En una entrevista de 1994, “la Doña” compartió su fastidio por la desnudez que exhibió Rivera, que acentuó deliberadamente las transparencias de su vestido. Así que un día aprovechó la presencia de un albañil en su casa y le pidió que aplicara unas pasadas de blanco, “para tapar un poco todo aquello”. Las imágenes gastadas aun conservan el asombro del periodista, Jacobo Zabludovsky . “¿Con yeso? ¿Al original de Diego?”, quiso asegurarse. “¿Porqué no. Ahora está mejor”, remató Félix.
1949, un año clave
El año 1949 podría ser considerado como aquel en que Frida y Diego concibieron las obras que pusieron en jaque a su relación. Pero en especial cuando midieron sus fortalezas como pareja y como artistas.

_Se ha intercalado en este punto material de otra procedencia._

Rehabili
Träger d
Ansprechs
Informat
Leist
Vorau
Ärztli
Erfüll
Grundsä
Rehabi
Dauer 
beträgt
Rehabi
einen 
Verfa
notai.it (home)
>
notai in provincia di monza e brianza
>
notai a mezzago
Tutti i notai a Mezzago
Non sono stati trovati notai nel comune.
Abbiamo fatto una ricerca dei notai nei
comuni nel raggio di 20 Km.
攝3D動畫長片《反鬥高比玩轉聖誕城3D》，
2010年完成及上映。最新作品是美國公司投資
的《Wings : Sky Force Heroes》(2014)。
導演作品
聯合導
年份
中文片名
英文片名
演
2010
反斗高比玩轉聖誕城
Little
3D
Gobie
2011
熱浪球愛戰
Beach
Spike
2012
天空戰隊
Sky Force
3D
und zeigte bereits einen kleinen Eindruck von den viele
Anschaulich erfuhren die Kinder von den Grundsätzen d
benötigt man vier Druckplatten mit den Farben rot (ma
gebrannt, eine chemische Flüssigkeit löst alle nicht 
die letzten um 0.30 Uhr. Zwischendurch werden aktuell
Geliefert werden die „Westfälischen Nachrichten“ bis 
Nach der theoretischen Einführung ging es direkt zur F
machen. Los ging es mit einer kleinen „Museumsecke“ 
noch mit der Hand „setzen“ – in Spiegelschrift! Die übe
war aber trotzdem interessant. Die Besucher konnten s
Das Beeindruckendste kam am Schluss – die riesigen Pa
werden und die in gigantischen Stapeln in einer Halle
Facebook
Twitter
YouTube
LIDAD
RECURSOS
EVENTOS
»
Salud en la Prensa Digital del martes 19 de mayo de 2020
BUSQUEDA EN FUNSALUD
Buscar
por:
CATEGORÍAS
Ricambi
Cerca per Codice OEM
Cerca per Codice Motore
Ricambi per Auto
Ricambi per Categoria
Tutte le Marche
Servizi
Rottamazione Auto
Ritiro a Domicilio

Rivera lo dedicó a pintar el Retrato de María Félix, obra desaparecida, de unos dos metros de alto. Frida, a concluir Diego y yo, un autorretrato de pequeñas dimensiones -30 centímetros de alto y 22,4 de ancho- considerado como símbolo de la atribulada relación con Rivera. En la obra, vendida por última vez hace treinta años, el muralista aparece dibujado sobre la frente de su esposa, convertido en un tercer ojo, que representa la presencia constante del artista en su mente.
Esa pintura, de considerable menor tamaño en relación al lienzo con que su esposo honró a Félix, es la que le acaba de permitir a Frida su ingreso triunfal al Olimpo de los artistas latinoamericanos. También, la que le concedió la emancipación económica que buscó para aliviar la carga sobre su esposo.
Pero sobre todo, le permitió recordar al mundo la fuente de sus universos pictórico y extrapictórico, en los que amor y devoción se imponen. Por encima de cualquier guion que los muestre enfrentados, para sostener una nueva narración.